Ce n’est pas sa première incursion dans le genre, mais c’est son entrée la plus réussie et la plus controversée. Avec « Texas Hold 'Em », Beyoncé est devenue la première femme noire à avoir une chanson n°1 dans les charts country. Dans le même temps, les stations de musique country comme KYKC en Oklahoma ont d’abord refusé de diffuser le disque parce que ce n’était « pas country ».
De nombreux non-auditeurs stéréotypent la musique country comme étant blanche, politiquement conservatrice, militante patriotique et rurale. Et vous pouvez certainement trouver des artistes et des chansons qui correspondent à ces critères.
Mais l’histoire du pays a toujours été plus compliquée, et les débats sur la race et l’authenticité du pays ne sont pas nouveaux ; ils tourmentent les artistes country, les maisons de disques et les auditeurs depuis plus d'un siècle.
Dans le visualiseur officiel de « 16 Carriages », Beyoncé porte un chapeau de cowboy orné de bijoux.
En tant que chercheur et enseignant sur la culture noire et la musique country, j'espère que la grande notoriété de Beyoncé changera les termes de ce débat.
Pour moi, Blackness de Beyoncé n’est pas la principale pomme de discorde ici.
Au lieu de cela, la controverse porte sur son « caractère country » et sur la question de savoir si une pop star peut authentiquement passer d’un genre à l’autre. Heureusement pour Beyoncé, cela a déjà été fait de nombreuses fois. Et ses chansons arrivent à une époque où de plus en plus de musiciens noirs enregistrent des succès country.
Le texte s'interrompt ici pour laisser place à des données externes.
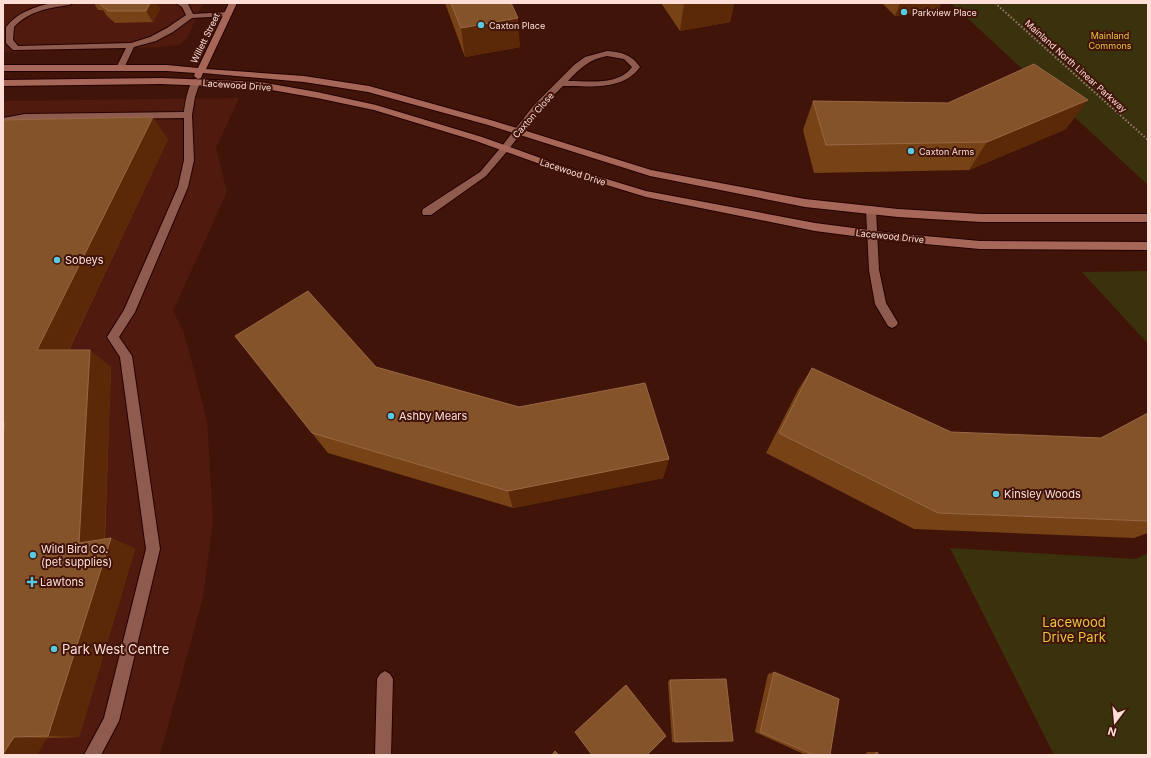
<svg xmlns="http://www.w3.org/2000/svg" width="1151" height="758" font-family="Inter,sans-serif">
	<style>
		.built { fill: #501a0f }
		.green { fill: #3a310d }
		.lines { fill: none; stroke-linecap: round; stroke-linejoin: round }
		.lane-casing { stroke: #250000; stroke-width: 2 }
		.street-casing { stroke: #250000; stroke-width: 2 }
		.secondary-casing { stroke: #250000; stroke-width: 2 }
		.path { stroke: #a17b73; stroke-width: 2; stroke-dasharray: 1.5 2; stroke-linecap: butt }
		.lane { fill: #905b4f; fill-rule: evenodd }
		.street { fill: #905b4f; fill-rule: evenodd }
		.secondary { fill: #a66658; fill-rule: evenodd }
		.wall { fill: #764216 }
		.shaded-wall { fill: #5b2808 }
		.building { fill: #85532a; stroke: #986845 }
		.poi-dot { fill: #57c9e1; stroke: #41140a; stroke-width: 1.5 }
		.labels { text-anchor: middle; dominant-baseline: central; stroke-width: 4; stroke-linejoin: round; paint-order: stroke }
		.far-poi-label { font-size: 9px; fill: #feded7; stroke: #41140a; text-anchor: start }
		.far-park-label { font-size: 9px; fill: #e6c543; stroke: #41140a }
		.far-street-label { font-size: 9px; fill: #feded7; stroke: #41140a }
		.poi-label { font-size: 11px; fill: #feded7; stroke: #41140a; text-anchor: start }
		.near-park-label { font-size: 13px; fill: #e6c543; stroke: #41140a }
		.near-poi-label { font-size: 13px; fill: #feded7; stroke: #41140a; text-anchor: start }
	</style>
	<rect width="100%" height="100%" fill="#41140a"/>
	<path class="built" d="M3,3H203L187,38L179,45L159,47L3,52Z
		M239,98L216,148L227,192L173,311L184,333L207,420L213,520L203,597L160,755H3V101Z"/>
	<path class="green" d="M951,3H1148V185Z
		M1148,271V344L1082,272Z
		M950,548L1136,559L1148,553V755H1054Z"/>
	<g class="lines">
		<defs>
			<path id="lane" d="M52,3H73L69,5C48,8 29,11 14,27L13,40L18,46L131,43L150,37L167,28L186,15L182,7L176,3L188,4L193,14L228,12L232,14L228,16L192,18L173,32L156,41L134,47L124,68L120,71L116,68L126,48L16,50H13L6,43V27C18,12 34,7 52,3Z
				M196,79L200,82L195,97L192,115L194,160L188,187L135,312L119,337L132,356L160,549L119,721L101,755H84L104,718L146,549L120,357L107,337L124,310L178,187L184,160V118L25,120L3,124V118L25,114L184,112C185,104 188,82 196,79Z
				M505,145L510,148L486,176L431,215H423L422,212L423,209L480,172L502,146Z
				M871,206L875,207L876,210L879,270L886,303L898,323L896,326L892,328L888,326L875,304L869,270L866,210L867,207Z
				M385,671L390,674L393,679L391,755H375L377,679L380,674Z"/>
			<path id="street" d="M607,51C622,52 632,55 640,67C623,91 590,86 563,86L540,109L508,150H502L500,148L502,146L534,105L574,65L585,57ZM607,56L624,59L632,67C618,86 589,81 568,81C580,68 590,59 607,56Z"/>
			<path id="secondary" d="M229,3H237L206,69L304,76L369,86L494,121L651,170L805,199L898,209L981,214H1148V222H981L898,217L805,207L650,176L488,125L368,92L304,82L203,73L201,78L198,79L194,76L195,73L167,71H3V65H167L198,68Z
				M161,78L260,82L317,92L376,105L482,137L557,164L646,191L815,223L892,233L980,241L1148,242V250L980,249L892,241L815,231L646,197L551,168L476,141L374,110L317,98L260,88L161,84L3,86V80Z"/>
		</defs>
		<use href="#lane" class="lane-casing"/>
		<use href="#street" class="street-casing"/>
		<use href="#secondary" class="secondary-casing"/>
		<path class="path" d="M995,3L1148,140"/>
		<use href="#lane" class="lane"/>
		<use href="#street" class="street"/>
		<use href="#secondary" class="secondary"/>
	</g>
	<path class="wall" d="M94,3H156L160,9L153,22L115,23L107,16L103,10H98Z
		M445,3H511L520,47L465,57Z
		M661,3H734L730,22L680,31Z
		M882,3H941L939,9L895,16Z
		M813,101L948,103L1066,129L969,170L814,173L803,130Z
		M3,120L168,139L69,350L111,367L105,539L111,538L135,549L79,737L47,738L3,755Z
		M376,367L519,407L669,459L663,478L513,508L328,453L312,433Z
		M812,368L951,432L1101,438L1148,413V533L1134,538L914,529L766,453L798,390Z
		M774,672L830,755H806L755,732L768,674Z
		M670,680L733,741L672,742L668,682Z
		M867,752H877L879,755H865Z"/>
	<path class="shaded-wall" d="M150,3H156L160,9L153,22L146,11Z
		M684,3H734L730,22L680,31Z
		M900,3H941L939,9L895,16Z
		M518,18L520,47L465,57L461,28Z
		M1088,100L1066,129L969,170L987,142Z
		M153,117L168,139L60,368L37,350Z
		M90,350L111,367L104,554L79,543Z
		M669,459L663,478L513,508L508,491Z
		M111,538L135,549L79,737L48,736Z
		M14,737L47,738L37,755H3Z"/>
	<path class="building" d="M101,3H150L146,11H108L100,4Z
		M451,3H511L518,18L461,28Z
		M1034,64L1088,100L987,142L826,145L813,101L948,103Z
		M153,117L37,350H90L79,543L111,538L48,736L14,737L3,754V435L5,423H3V120Z
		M308,291L376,367L519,407L645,383L669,459L508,491L312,433L235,336Z
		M812,368L951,432L1101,438L1148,413V521L938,513L779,433Z
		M774,672L839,699L830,755H814L760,732Z
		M726,679L733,741L675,742L670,680Z
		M626,685L666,736L647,755H592L575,732Z
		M555,751L559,755H552Z
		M877,752L879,755H874Z"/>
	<g class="poi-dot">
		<circle cx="904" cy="12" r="4"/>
		<circle cx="481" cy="25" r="4"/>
		<circle cx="911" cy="151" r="4"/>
		<circle cx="57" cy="260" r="4"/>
		<circle cx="391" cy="416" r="4"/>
		<circle cx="996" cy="494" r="4"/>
		<circle cx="33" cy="555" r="4"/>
		<path d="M30 576h4v4h4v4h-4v4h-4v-4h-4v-4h4z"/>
		<circle cx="54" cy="649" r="4"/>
	</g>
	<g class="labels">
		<g class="far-poi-label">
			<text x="912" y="12">Parkview Place</text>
			<text x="489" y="25">Caxton Place</text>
			<text x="919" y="151">Caxton Arms</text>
		</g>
		<g class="far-park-label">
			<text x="1110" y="35">Mainland<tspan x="1110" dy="10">Commons</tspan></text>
		</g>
		<g class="far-street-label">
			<text transform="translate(205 38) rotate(-64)">Willett Street</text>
			<text transform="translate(1076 66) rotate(42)">Mainland North Linear Parkway</text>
			<text transform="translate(237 85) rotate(4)">Lacewood Drive</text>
			<text transform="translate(533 115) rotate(-49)">Caxton Close</text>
			<text transform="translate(573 172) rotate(18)">Lacewood Drive</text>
			<text transform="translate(890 236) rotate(6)">Lacewood Drive</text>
		</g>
		<g class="poi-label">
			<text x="65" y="260">Sobeys</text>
			<text x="399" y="416">Ashby Mears</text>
			<text x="1004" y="494">Kinsley Woods</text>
			<text x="41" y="549">Wild Bird Co.<tspan x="41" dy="13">(pet supplies)</tspan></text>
			<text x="40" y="582">Lawtons</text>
		</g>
		<g class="near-park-label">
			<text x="1074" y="622">Lacewood<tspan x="1074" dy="15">Drive Park</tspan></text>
		</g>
		<g class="near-poi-label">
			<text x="62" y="649">Park West Centre</text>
		</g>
	</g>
	<rect width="1151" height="758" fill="none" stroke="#feded7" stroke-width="8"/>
	<g transform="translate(1115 722) rotate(196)" stroke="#41140a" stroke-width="3" paint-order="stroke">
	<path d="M0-3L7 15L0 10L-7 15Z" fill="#feded7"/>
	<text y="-6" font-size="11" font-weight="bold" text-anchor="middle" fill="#feded7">N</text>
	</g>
</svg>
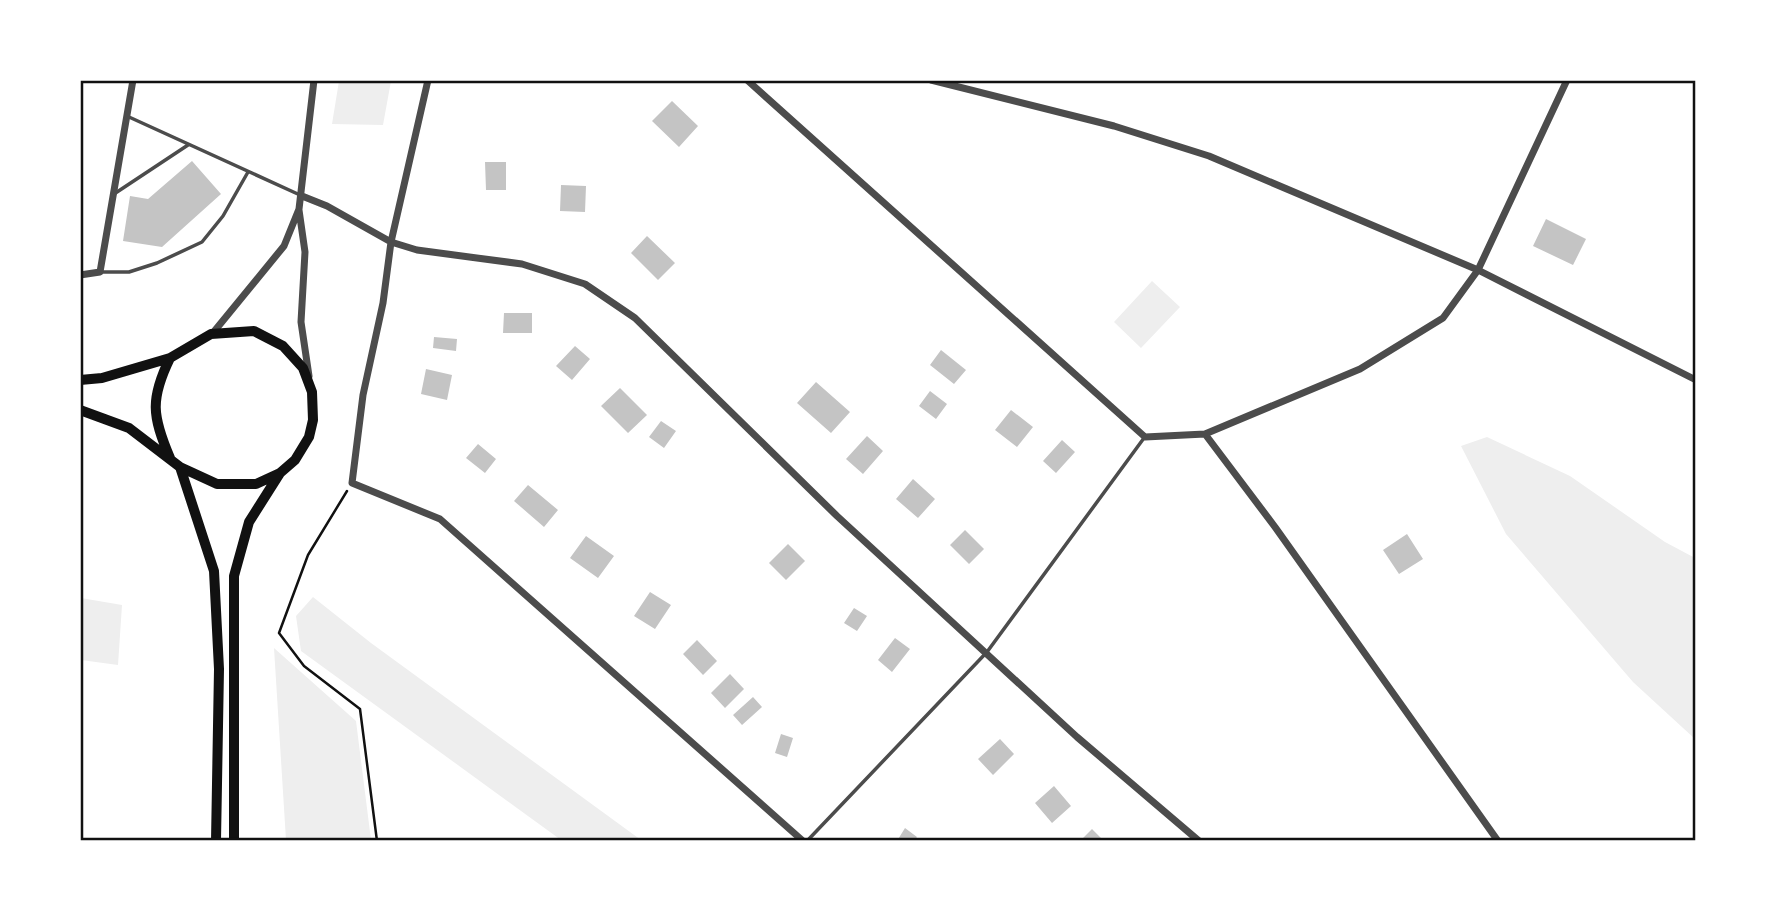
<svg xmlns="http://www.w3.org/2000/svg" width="1776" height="921" viewBox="0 0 1776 921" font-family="Manrope,sans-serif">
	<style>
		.green { fill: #eee }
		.building { fill: #c4c4c4 }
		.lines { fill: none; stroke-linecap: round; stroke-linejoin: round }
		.path { stroke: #111; stroke-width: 2.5 }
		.service { stroke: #4c4c4c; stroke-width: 3.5 }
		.minor { stroke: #4c4c4c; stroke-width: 7 }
		.primary { stroke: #111; stroke-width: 10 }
		.neatline { fill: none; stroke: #111; stroke-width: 2.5 }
	</style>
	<rect width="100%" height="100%" fill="#fff"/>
	<!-- green -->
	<path class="green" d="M339,81H391L383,125L332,124Z
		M1152,281L1180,307L1141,348L1114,322Z
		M1487,437L1570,476L1665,542L1695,558V739L1633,682L1506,534L1461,446Z
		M313,597L371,643L641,840H561L301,651L296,616Z
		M81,598L122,605L118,665L81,660Z
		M274,648L356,721L371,840H286Z"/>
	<!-- building -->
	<path class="building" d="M672,101L698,126L679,147L652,121Z
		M192,161L221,194L162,247L123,241L130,196L148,199Z
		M485,162H506V190H486Z
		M561,185L586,186L585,212L560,211Z
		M1546,219L1586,239L1573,265L1533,246Z
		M647,236L675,263L658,280L631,253Z
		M504,313H532V333H503Z
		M434,337L457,339L456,351L433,348Z
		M575,346L590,359L572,380L556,366Z
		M941,350L966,370L954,384L930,365Z
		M426,369L452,375L447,400L421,394Z
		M816,382L850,412L831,433L797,403Z
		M620,388L647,415L628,433L601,406Z
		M930,391L947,404L936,419L919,406Z
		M1011,410L1033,427L1017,447L995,430Z
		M661,421L676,431L664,448L649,437Z
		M867,436L883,451L863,474L846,459Z
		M1062,440L1075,452L1056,473L1043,461Z
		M478,444L496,459L485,473L466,458Z
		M913,479L935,499L918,518L896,499Z
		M528,485L558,510L544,527L514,501Z
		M965,530L984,549L969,564L950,545Z
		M1407,534L1423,559L1399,574L1383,550Z
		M586,536L614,556L598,578L570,558Z
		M788,544L805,561L786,580L769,563Z
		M650,592L671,605L655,629L634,616Z
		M854,608L867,616L857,631L844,623Z
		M895,638L910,649L892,672L878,660Z
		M697,640L717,661L703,675L683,654Z
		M730,674L744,689L725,708L711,693Z
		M753,697L762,707L742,725L733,715Z
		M781,734L793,738L787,757L775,753Z
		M1000,739L1014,754L993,775L978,759Z
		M1054,786L1071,806L1052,823L1035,803Z
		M905,828L917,837L914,841H897Z
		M1092,829L1104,841H1080Z"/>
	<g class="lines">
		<!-- path -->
		<path class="path" d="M347,491L308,555L279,633L304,666L360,709L377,841"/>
		<!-- service -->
		<path class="service" d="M129,117L300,195
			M114,194L188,145
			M102,272H129L157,263L202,242L223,216L248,172
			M807,841L987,652L1144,438"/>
		<!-- minor -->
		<path class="minor" d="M428,80L391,242L383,303L363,395L352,483L440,519L803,841
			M747,80L1145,437L1205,434L1360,369L1443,318L1478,270L1567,80
			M931,80L1114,126L1209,156L1478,270L1696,380
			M302,196L327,206L391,242L417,250L522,264L585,284L635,318L837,516L1077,737L1199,841
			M299,210L305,252L301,322L309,376
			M80,275L100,272L133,80
			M212,334L284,246L299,209L314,80
			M1205,434L1275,527L1498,841"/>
		<!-- primary -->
		<path class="primary" d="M170,358C150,399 152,416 170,458
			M80,380L102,378L170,358L211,334L254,331L283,346L303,368L312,392L313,420L309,437L295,460L280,473L256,484H217L180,467L129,428L80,410
			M180,467L214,571L219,669L216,841
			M234,841V576L249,522L280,473"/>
	</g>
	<!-- border -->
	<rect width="1776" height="921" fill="none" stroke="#ffffff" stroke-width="164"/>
	<rect x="82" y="82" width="1612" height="757" class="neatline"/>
</svg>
Collaboration interraciale
Les Américains ont longtemps considéré la musique country – ou, comme on l’appelait avant la Seconde Guerre mondiale, la musique montagnarde – comme étant en grande partie l’apanage des musiciens blancs. C'est en partie dû à la conception. La catégorie « hillbilly » a été initialement créée comme pendant des « records de course » destinés au public noir des années 1920 aux années 1940.
Mais depuis le début, le genre a été influencé par les styles musicaux et les performances noires.
Des superstars de la musique country blanche comme The Carter Family et Hank Williams ont appris des airs et des techniques auprès des musiciens noirs Lesley Riddle et Rufus « Tee-Tot » Payne, respectivement. Malheureusement, il existe peu d’enregistrements d’artistes country noirs du début du XXe siècle, et la plupart de ceux qui ont enregistré avaient leur identité raciale masquée.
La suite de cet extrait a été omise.